▸ **TASKS TO PERFORM**:
A: From the jobs report article, copy everything from "The unemployment rate dipped" down to "looking for work.".
B: Answer these questions using the jobs report article:
(i) How many jobs did U.S. employers add in September?
(ii) To what figure did the unemployment rate dip?
(iii) What was the average monthly employment growth in the prior 12 months?

Economics Blog

Finance Blogs » Economics » Long-awaited jobs report disappoints

Long-awaited jobs report disappoints

By Polyana da Costa · Bankrate.com
Tuesday, October 22, 2013
Posted: 12 pm ET

The delayed September jobs report disappointed, showing that the economy had slowed to crawl even before the government shutdown.

U.S. employers added only 148,000 jobs in September, the Labor Department says. Some economists were expecting at least 180,000. They were optimistic about the report because it doesn't yet reflect any of the damage caused by the government shutdown.

"It doesn't really give us much of any sort of cushion going into next month's jobs report because that's when we are going to see all the noise from the government shutdown," says David Nice, associate economist at Mesirow Financial in Chicago.

Well, at least the unemployment rate truly went down

The unemployment rate dipped to 7.2 percent. Unlike in some previous months, the slight drop was not because the labor force shrunk as Americans quit looking for work.

"Unemployment rate decline was genuine," says Paul Edelstein, director of financial economics at IHS Global Insight. "Labor force and employment both increased."

Most of the job growth was in construction, wholesale trade, and transportation and warehousing.

There's a lot of catching up to do

But the decline in the unemployment rate was so small, it's not worth celebrating, as 11.3 million people remain unemployed.

"It was a small decline," Edelstein says. "Unemployment rate rounded down to 7.2 percent instead of up to 7.3 percent."

Nice says the U.S. economy should create at least 200,000 jobs per month to keep the recovering going. In the prior 12 months, employment growth averaged 185,000 per month, according to the Labor Department.

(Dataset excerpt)
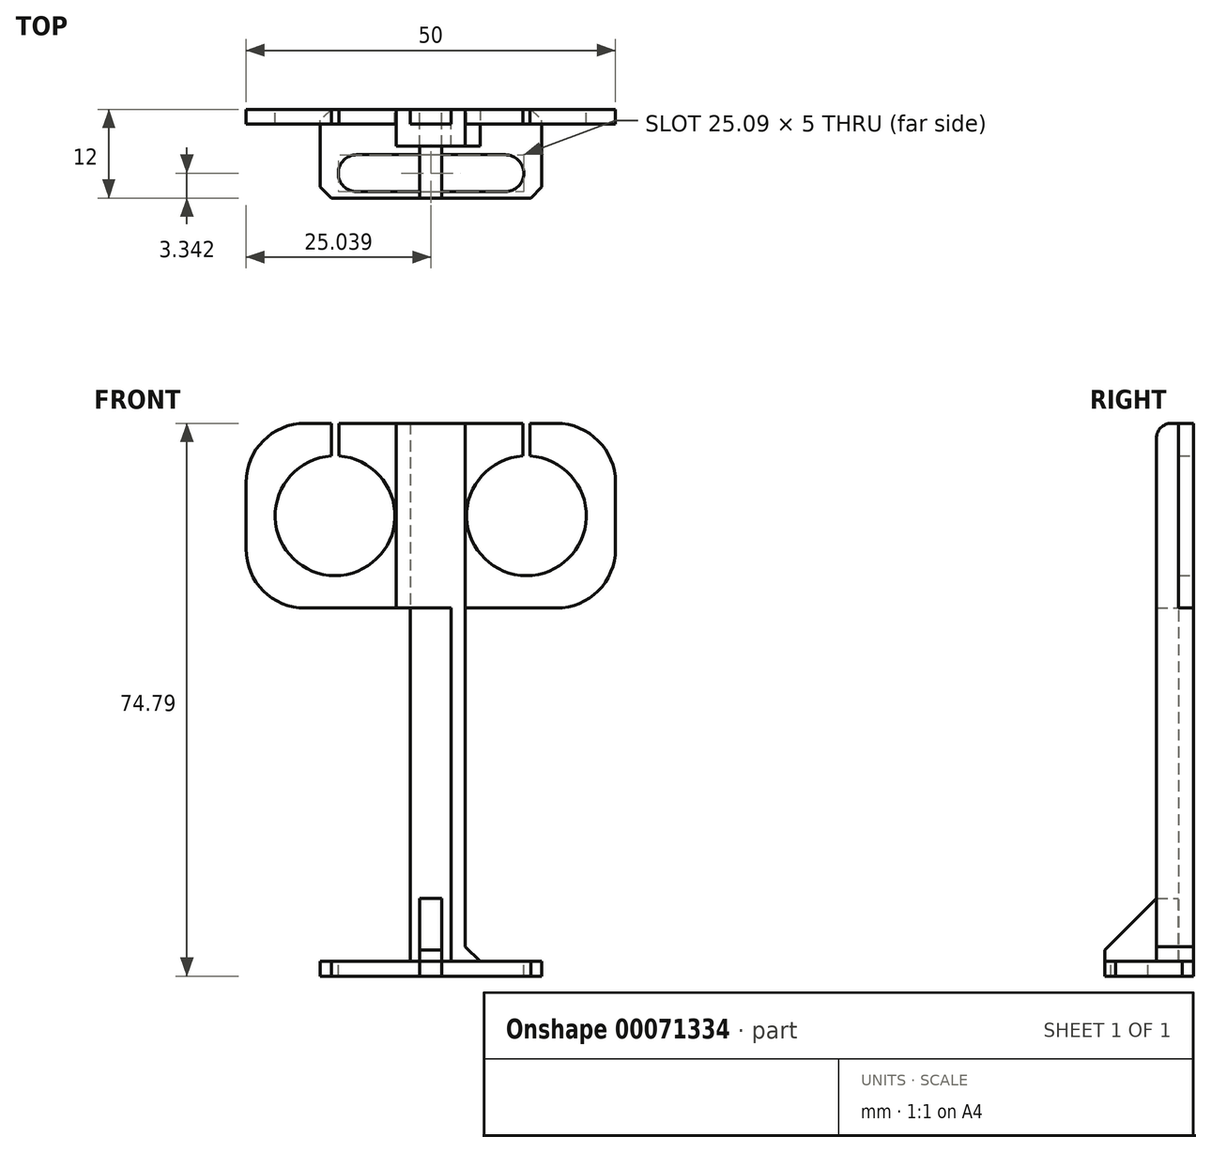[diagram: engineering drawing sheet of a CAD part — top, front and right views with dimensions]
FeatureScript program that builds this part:
annotation { "Feature Type Name" : "Feature", "Feature Type Description" : "" }
export const myFeature = defineFeature(function(context is Context, id is Id, definition is map)
    precondition{}
    {
        {
            var Q0;
            Q0=qCreatedBy(makeId("Front.planeOp"),FACE);
            var sketch = newSketch(context, id + "F0", { "sketchPlane" : qUnion([Q0])});
            skLineSegment(sketch, "E0.bottom", {"start": v(25, 38.28) * mm, "end": v(-25, 38.28) * mm});
            skLineSegment(sketch, "E0.top", {"start": v(25, 63.28) * mm, "end": v(-25, 63.28) * mm});
            skLineSegment(sketch, "E0.left", {"start": v(25, 38.28) * mm, "end": v(25, 63.28) * mm});
            skLineSegment(sketch, "E0.right", {"start": v(-25, 38.28) * mm, "end": v(-25, 63.28) * mm});
            skPoint(sketch, "E0.middle", {"position": v(0, 50.78) * mm});
            skCircle(sketch, "E1", {"center": v(-12.95, 50.78) * mm, "radius": 8.1 * mm});
            skCircle(sketch, "E2.MirrorC", {"center": v(12.95, 50.78) * mm, "radius": 8.1 * mm});
            skLineSegment(sketch, "E3", {"start": v(-13.45, 63.28) * mm, "end": v(-13.45, 58.87) * mm});
            skLineSegment(sketch, "E4", {"start": v(-12.95, 50.78) * mm, "end": v(-12.95, 69.58) * mm, "construction": true});
            skLineSegment(sketch, "E5.MirrorCS", {"start": v(-12.45, 63.28) * mm, "end": v(-12.45, 58.87) * mm});
            skLineSegment(sketch, "E6.MirrorCS", {"start": v(12.45, 63.28) * mm, "end": v(12.45, 58.87) * mm});
            skLineSegment(sketch, "E7.MirrorCS", {"start": v(13.45, 63.28) * mm, "end": v(13.45, 58.87) * mm});
            skLineSegment(sketch, "E8", {"start": v(-4.67, 63.28) * mm, "end": v(-4.67, 0) * mm});
            skLineSegment(sketch, "E9", {"start": v(-10.96, -9.5) * mm, "end": v(-15, -9.5) * mm});
            skLineSegment(sketch, "E10", {"start": v(-15, -9.5) * mm, "end": v(-15, -11.5) * mm});
            skLineSegment(sketch, "E11.MirrorCS", {"start": v(10.96, -9.5) * mm, "end": v(15, -9.5) * mm});
            skLineSegment(sketch, "E12.MirrorCS", {"start": v(15, -9.5) * mm, "end": v(15, -11.5) * mm});
            skLineSegment(sketch, "E13", {"start": v(-15, -11.5) * mm, "end": v(15, -11.5) * mm});
            skLineSegment(sketch, "E14", {"start": v(-2.77, 63.28) * mm, "end": v(-2.77, -9.5) * mm});
            skLineSegment(sketch, "E15.MirrorCS", {"start": v(2.77, 63.28) * mm, "end": v(2.77, -9.5) * mm});
            skLineSegment(sketch, "E16", {"start": v(-4.67, 63.28) * mm, "end": v(-4.67, -9.5) * mm});
            skLineSegment(sketch, "E17.MirrorCS", {"start": v(4.67, 63.28) * mm, "end": v(4.67, -9.5) * mm});
            skLineSegment(sketch, "E18", {"start": v(-1.5, -9.5) * mm, "end": v(-1.5, -1) * mm});
            skLineSegment(sketch, "E19.MirrorCS", {"start": v(1.5, -9.5) * mm, "end": v(1.5, -1) * mm});
            skLineSegment(sketch, "E20", {"start": v(-1.5, -1) * mm, "end": v(1.5, -1) * mm});
            skLineSegment(sketch, "E21", {"start": v(-1.5, -9.5) * mm, "end": v(-10.96, -9.5) * mm});
            skLineSegment(sketch, "E22", {"start": v(1.5, -9.5) * mm, "end": v(10.96, -9.5) * mm});
            skLineSegment(sketch, "E23", {"start": v(-1.5, -9.5) * mm, "end": v(-1.5, -11.5) * mm});
            skLineSegment(sketch, "E24", {"start": v(1.5, -9.5) * mm, "end": v(1.5, -11.5) * mm});
            skLineSegment(sketch, "E25.bottom", {"start": v(-4.67, -9.5) * mm, "end": v(-7.17, -9.5) * mm});
            skLineSegment(sketch, "E25.top", {"start": v(-4.67, -7) * mm, "end": v(-7.17, -7) * mm});
            skLineSegment(sketch, "E25.left", {"start": v(-4.67, -9.5) * mm, "end": v(-4.67, -7) * mm});
            skLineSegment(sketch, "E25.right", {"start": v(-7.17, -9.5) * mm, "end": v(-7.17, -7) * mm});
            skPoint(sketch, "E25.middle", {"position": v(-5.92, -8.26) * mm});
            skLineSegment(sketch, "E26", {"start": v(0, 50.78) * mm, "end": v(0, -11.5) * mm, "construction": true});
            skLineSegment(sketch, "E27.MirrorCS", {"start": v(4.67, -7) * mm, "end": v(7.17, -7) * mm});
            skLineSegment(sketch, "E28.MirrorCS", {"start": v(7.17, -9.5) * mm, "end": v(7.17, -7) * mm});
            skSolve(sketch);
        }
        {
            var Q0;
            {var subQ0=sQuery(id+"F0.wireOp",EDGE,"E0.right");Q0=makeQuery(id+"F0.imprint","IMPRINT",FACE,{"disambiguationData":[TD([[makeQuery(id+"F0.imprint","IMPRINT",EDGE,{"derivedFrom":subQ0}),-1.0]])]});}
            var Q1;
            {var subQ0=sQuery(id+"F0.wireOp",EDGE,"E0.left");Q1=makeQuery(id+"F0.imprint","IMPRINT",FACE,{"disambiguationData":[TD([[makeQuery(id+"F0.imprint","IMPRINT",EDGE,{"derivedFrom":subQ0}),1.0]])]});}
            var Q2;
            {var subQ0=sQuery(id+"F0.wireOp",EDGE,"E15.MirrorCS");var subQ1=sQuery(id+"F0.wireOp",EDGE,"E0.bottom");var subQ2=makeQuery(id+"F0.imprint","INTERSECT",VERTEX,{"derivedFrom":[subQ1,subQ0]});Q2=makeQuery(id+"F0.imprint","IMPRINT",FACE,{"disambiguationData":[TD([[makeQuery(id+"F0.imprint","IMPRINT",EDGE,{"disambiguationData":[TD([[subQ2,-1.0]])],"derivedFrom":subQ1}),-1.0]])]});}
            var Q3;
            {var subQ5=sQuery(id+"F0.wireOp",EDGE,"E18");Q3=makeQuery(id+"F0.imprint","IMPRINT",FACE,{"disambiguationData":[TD([[makeQuery(id+"F0.imprint","IMPRINT",EDGE,{"derivedFrom":subQ5}),1.0]])]});}
            extrude(context, id + "F1", {"entities" : qUnion([Q0, Q1, Q2, Q3]), "depth" : 2 * mm});
        }
        {
            var Q0;
            {var subQ0=sQuery(id+"F0.wireOp",EDGE,"E16");var subQ1=sQuery(id+"F0.wireOp",EDGE,"E0.bottom");var subQ2=makeQuery(id+"F0.imprint","INTERSECT",VERTEX,{"derivedFrom":[subQ1,subQ0]});Q0=makeQuery(id+"F0.imprint","IMPRINT",FACE,{"disambiguationData":[TD([[makeQuery(id+"F0.imprint","IMPRINT",EDGE,{"disambiguationData":[TD([[subQ2,1.0]])],"derivedFrom":subQ1}),1.0]])]});}
            var Q1;
            {var subQ0=sQuery(id+"F0.wireOp",EDGE,"E17.MirrorCS");var subQ1=sQuery(id+"F0.wireOp",EDGE,"E0.bottom");var subQ2=makeQuery(id+"F0.imprint","INTERSECT",VERTEX,{"derivedFrom":[subQ1,subQ0]});Q1=makeQuery(id+"F0.imprint","IMPRINT",FACE,{"disambiguationData":[TD([[makeQuery(id+"F0.imprint","IMPRINT",EDGE,{"disambiguationData":[TD([[subQ2,-1.0]])],"derivedFrom":subQ1}),1.0]])]});}
            var Q2;
            {var subQ0=sQuery(id+"F0.wireOp",EDGE,"E17.MirrorCS");var subQ1=sQuery(id+"F0.wireOp",EDGE,"E0.bottom");var subQ2=makeQuery(id+"F0.imprint","INTERSECT",VERTEX,{"derivedFrom":[subQ1,subQ0]});Q2=makeQuery(id+"F0.imprint","IMPRINT",FACE,{"disambiguationData":[TD([[makeQuery(id+"F0.imprint","IMPRINT",EDGE,{"disambiguationData":[TD([[subQ2,-1.0]])],"derivedFrom":subQ1}),-1.0]])]});}
            var Q3;
            {var subQ0=sQuery(id+"F0.wireOp",EDGE,"E16");var subQ1=sQuery(id+"F0.wireOp",EDGE,"E0.bottom");var subQ2=makeQuery(id+"F0.imprint","INTERSECT",VERTEX,{"derivedFrom":[subQ1,subQ0]});Q3=makeQuery(id+"F0.imprint","IMPRINT",FACE,{"disambiguationData":[TD([[makeQuery(id+"F0.imprint","IMPRINT",EDGE,{"disambiguationData":[TD([[subQ2,1.0]])],"derivedFrom":subQ1}),-1.0]])]});}
            var Q4;
            Q4=makeQuery(id+"F0.imprint","IMPRINT",FACE,{"disambiguationData":[TD([[makeQuery(id+"F0.imprint","IMPRINT",EDGE,{"derivedFrom":sQuery(id+"F0.wireOp",EDGE,"E25.bottom")}),-1.0]])]});
            var Q5;
            {var subQ3=sQuery(id+"F0.wireOp",EDGE,"E27.MirrorCS");Q5=makeQuery(id+"F0.imprint","IMPRINT",FACE,{"disambiguationData":[TD([[makeQuery(id+"F0.imprint","IMPRINT",EDGE,{"derivedFrom":subQ3}),-1.0]])]});}
            extrude(context, id + "F2", {"entities" : qUnion([Q0, Q1, Q2, Q3, Q4, Q5]), "depth" : 5 * mm});
        }
        {
            var Q0;
            Q0=makeQuery(id+"F0.imprint","IMPRINT",FACE,{"disambiguationData":[TD([[makeQuery(id+"F0.imprint","IMPRINT",EDGE,{"derivedFrom":sQuery(id+"F0.wireOp",EDGE,"E18")}),-1.0]])]});
            extrude(context, id + "F3", {"entities" : qUnion([Q0]), "operationType" : NewBodyOperationType.ADD, "depth" : 5 * mm});
        }
        {
            var Q0;
            Q0=makeQuery(id+"F3.opExtrude","CAP_FACE",FACE,{"disambiguationData":[OSD([sQuery(id+"F0.wireOp",EDGE,"E13"),sQuery(id+"F0.wireOp",EDGE,"E18"),sQuery(id+"F0.wireOp",EDGE,"E19.MirrorCS"),sQuery(id+"F0.wireOp",EDGE,"E20"),sQuery(id+"F0.wireOp",EDGE,"E23"),sQuery(id+"F0.wireOp",EDGE,"E24")])],"isStart":false});
            extrude(context, id + "F4", {"entities" : qUnion([Q0]), "operationType" : NewBodyOperationType.ADD, "depth" : 7 * mm});
        }
        {
            var Q0;
            Q0=makeQuery(id+"F4.opExtrude","CAP_EDGE",EDGE,{"disambiguationData":[OSD([sQuery(id+"F0.wireOp",EDGE,"E20")])],"isStart":false});
            chamfer(context, id + "F5", {"entities" : qUnion([Q0]), "width" : 7 * mm, "tangentPropagation" : true});
        }
        {
            var Q0;
            {var subQ0=sQuery(id+"F0.wireOp",EDGE,"E0.top");Q0=makeQuery(id+"F1.opExtrude","SWEPT_FACE",FACE,{"disambiguationData":[OSD([subQ0]),TDD([makeQuery(id+"F0.imprint","IMPRINT",EDGE,{"disambiguationData":[TD([[makeQuery(id+"F0.imprint","INTERSECT",VERTEX,{"derivedFrom":[subQ0,sQuery(id+"F0.wireOp",EDGE,"E14")]}),1.0]])],"derivedFrom":subQ0})])]});}
            cPlane(context, id + "F6", {"entities" : qUnion([Q0]), "cplaneType" : CPlaneType.OFFSET, "offset" : 150 * mm, "width" : 150 * mm, "height" : 150 * mm});
        }
        {
            var Q0;
            Q0=makeQuery(id+"F2.opExtrude","SWEPT_FACE",FACE,{"disambiguationData":[OSD([sQuery(id+"F0.wireOp",EDGE,"E22")])]});
            var sketch = newSketch(context, id + "F7", { "sketchPlane" : qUnion([Q0])});
            skLineSegment(sketch, "E29", {"start": v(0.04, 12) * mm, "end": v(-14.96, 12) * mm});
            skLineSegment(sketch, "E30", {"start": v(-14.96, 12) * mm, "end": v(-14.96, 0) * mm});
            skLineSegment(sketch, "E31", {"start": v(0.04, 12) * mm, "end": v(0.04, 6) * mm, "construction": true});
            skLineSegment(sketch, "E32.MirrorCS", {"start": v(15.04, 12) * mm, "end": v(15.04, 0) * mm});
            skLineSegment(sketch, "E33", {"start": v(-14.96, 0) * mm, "end": v(15.04, 0) * mm});
            skLineSegment(sketch, "E34", {"start": v(15.04, 12) * mm, "end": v(0.04, 12) * mm});
            skPoint(sketch, "E35.middle", {"position": v(0.04, 6) * mm});
            skCircle(sketch, "E36", {"center": v(-10, 8.66) * mm, "radius": 2.5 * mm});
            skLineSegment(sketch, "E37", {"start": v(-10, 7.63) * mm, "end": v(-10, 8.66) * mm, "construction": true});
            skCircle(sketch, "E38.MirrorC", {"center": v(10.08, 8.66) * mm, "radius": 2.5 * mm});
            skLineSegment(sketch, "E39", {"start": v(-10, 11.16) * mm, "end": v(10.08, 11.16) * mm});
            skLineSegment(sketch, "E40", {"start": v(-10, 6.16) * mm, "end": v(10.08, 6.16) * mm});
            skSolve(sketch);
        }
        {
            var Q0;
            Q0=makeQuery(id+"F7.imprint","IMPRINT",FACE,{"disambiguationData":[TD([[makeQuery(id+"F7.imprint","IMPRINT",EDGE,{"derivedFrom":sQuery(id+"F7.wireOp",EDGE,"E29")}),1.0]])]});
            var Q1;
            {var subQ0=sQuery(id+"F7.wireOp",EDGE,"E33");var subQ1=sQuery(id+"F0.wireOp",EDGE,"E22");var subQ2=makeQuery(id+"F2.opExtrude","SWEPT_EDGE",EDGE,{"disambiguationData":[OSD([sQuery(id+"F0.wireOp",EDGE,"E15.MirrorCS"),subQ1])]});var subQ3=makeQuery(id+"F7.imprint","INTERSECT",VERTEX,{"derivedFrom":[subQ2,subQ0]});Q1=makeQuery(id+"F7.imprint","IMPRINT",FACE,{"disambiguationData":[TD([[makeQuery(id+"F7.imprint","IMPRINT",EDGE,{"disambiguationData":[TD([[subQ3,-1.0]])],"derivedFrom":subQ0}),1.0]])]});}
            extrude(context, id + "F8", {"entities" : qUnion([Q0, Q1]), "depth" : 2 * mm});
        }
        {
            var Q0;
            Q0=makeQuery(id+"F8.opExtrude","SWEPT_EDGE",EDGE,{"disambiguationData":[OSD([sQuery(id+"F7.wireOp",EDGE,"E32.MirrorCS"),sQuery(id+"F7.wireOp",EDGE,"E34")])]});
            chamfer(context, id + "F9", {"entities" : qUnion([Q0]), "width" : 1.5 * mm, "tangentPropagation" : true});
        }
        {
            var Q0;
            Q0=makeQuery(id+"F8.opExtrude","SWEPT_EDGE",EDGE,{"disambiguationData":[OSD([sQuery(id+"F7.wireOp",EDGE,"E29"),sQuery(id+"F7.wireOp",EDGE,"E30")])]});
            chamfer(context, id + "F10", {"entities" : qUnion([Q0]), "width" : 1.5 * mm, "tangentPropagation" : true});
        }
        {
            var Q0;
            Q0=makeQuery(id+"F8.opExtrude","SWEPT_EDGE",EDGE,{"disambiguationData":[OSD([sQuery(id+"F7.wireOp",EDGE,"E30"),sQuery(id+"F7.wireOp",EDGE,"E33")])]});
            var Q1;
            Q1=makeQuery(id+"F8.opExtrude","SWEPT_EDGE",EDGE,{"disambiguationData":[OSD([sQuery(id+"F7.wireOp",EDGE,"E32.MirrorCS"),sQuery(id+"F7.wireOp",EDGE,"E33")])]});
            chamfer(context, id + "F11", {"entities" : qUnion([Q0, Q1]), "width" : 1.5 * mm, "tangentPropagation" : true});
        }
        {
            var Q0;
            Q0=makeQuery(id+"F1.opExtrude","SWEPT_EDGE",EDGE,{"disambiguationData":[OSD([sQuery(id+"F0.wireOp",EDGE,"E0.bottom"),sQuery(id+"F0.wireOp",EDGE,"E0.left")])]});
            var Q1;
            Q1=makeQuery(id+"F1.opExtrude","SWEPT_EDGE",EDGE,{"disambiguationData":[OSD([sQuery(id+"F0.wireOp",EDGE,"E0.bottom"),sQuery(id+"F0.wireOp",EDGE,"E0.right")])]});
            var Q2;
            Q2=makeQuery(id+"F1.opExtrude","SWEPT_EDGE",EDGE,{"disambiguationData":[OSD([sQuery(id+"F0.wireOp",EDGE,"E0.top"),sQuery(id+"F0.wireOp",EDGE,"E0.right")])]});
            var Q3;
            Q3=makeQuery(id+"F1.opExtrude","SWEPT_EDGE",EDGE,{"disambiguationData":[OSD([sQuery(id+"F0.wireOp",EDGE,"E0.top"),sQuery(id+"F0.wireOp",EDGE,"E0.left")])]});
            fillet(context, id + "F12", {"entities" : qUnion([Q0, Q1, Q2, Q3]), "radius" : 8 * mm, "tangentPropagation" : true, "allowEdgeOverflow" : false});
        }
        {
            var Q0;
            {var subQ0=sQuery(id+"F0.wireOp",EDGE,"E0.top");Q0=makeQuery(id+"F2.opExtrude","CAP_EDGE",EDGE,{"disambiguationData":[OSD([subQ0]),TDD([makeQuery(id+"F0.imprint","IMPRINT",EDGE,{"disambiguationData":[TD([[makeQuery(id+"F0.imprint","INTERSECT",VERTEX,{"derivedFrom":[subQ0,sQuery(id+"F0.wireOp",EDGE,"E15.MirrorCS")]}),1.0]])],"derivedFrom":subQ0})])],"isStart":false});}
            var Q1;
            {var subQ0=sQuery(id+"F0.wireOp",EDGE,"E0.top");Q1=makeQuery(id+"F2.opExtrude","CAP_EDGE",EDGE,{"disambiguationData":[OSD([subQ0]),TDD([makeQuery(id+"F0.imprint","IMPRINT",EDGE,{"disambiguationData":[TD([[makeQuery(id+"F0.imprint","INTERSECT",VERTEX,{"derivedFrom":[subQ0,sQuery(id+"F0.wireOp",EDGE,"E14")]}),-1.0]])],"derivedFrom":subQ0})])],"isStart":false});}
            fillet(context, id + "F13", {"entities" : qUnion([Q0, Q1]), "radius" : 2 * mm, "tangentPropagation" : true, "allowEdgeOverflow" : false});
        }
        {
            var Q0;
            Q0=makeQuery(id+"F2.opExtrude","SWEPT_EDGE",EDGE,{"disambiguationData":[OSD([sQuery(id+"F0.wireOp",EDGE,"E27.MirrorCS"),sQuery(id+"F0.wireOp",EDGE,"E28.MirrorCS")])]});
            var Q1;
            Q1=makeQuery(id+"F2.opExtrude","SWEPT_EDGE",EDGE,{"disambiguationData":[OSD([sQuery(id+"F0.wireOp",EDGE,"E25.top"),sQuery(id+"F0.wireOp",EDGE,"E25.right")])]});
            chamfer(context, id + "F14", {"entities" : qUnion([Q0, Q1]), "width" : 3 * mm, "tangentPropagation" : true});
        }
    });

▸ **SOLUTIONS BY TASK**:
A:
The unemployment rate dipped to 7.2 percent. Unlike in some previous months, the slight drop was not because the labor force shrunk as Americans quit looking for work.

B:
(i) 148,000
(ii) 7.2 percent
(iii) 185,000 per month